Where to verify. The bare text of the BNSS is on the official India Code portal at indiacode.nic.in. Police control room records — names of arrested persons and the names of arresting officers — are required to be displayed at every district control room and maintained at the State headquarters; this is the first place to check if a relative has disappeared into custody.

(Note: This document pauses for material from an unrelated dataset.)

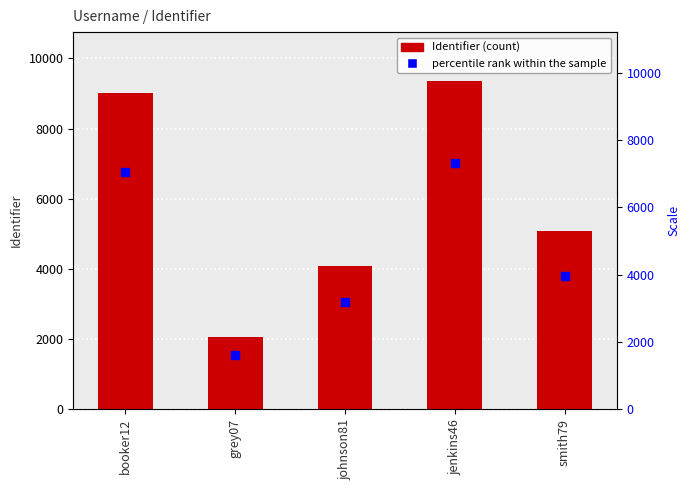

Which series has the widest spread of Y values?

Identifier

Where to complain about custodial illegality. The National Human Rights Commission accepts complaints at nhrc.nic.in. State Human Rights Commissions accept State-level complaints. Both can recommend compensation. The District Legal Services Authority — reachable through the eCourts services portal at ecourts.gov.in — provides legal aid where the arrested person cannot afford a lawyer.
Outcome
An arrest carried out under the BNSS is a procedure with eight or nine identifiable steps and a paper trail at every step. The officer must wear a visible name badge, prepare a memorandum, communicate the grounds, notify a nominee, allow access to a lawyer, ensure a medical examination, log the arrest in the control room, and produce the person before a Magistrate within 24 hours. A custody that skips any of these is a custody the State cannot defend in court. The arrested person, or anyone acting for him, has the right to test the procedure at the first production and to seek habeas corpus where the procedure has failed.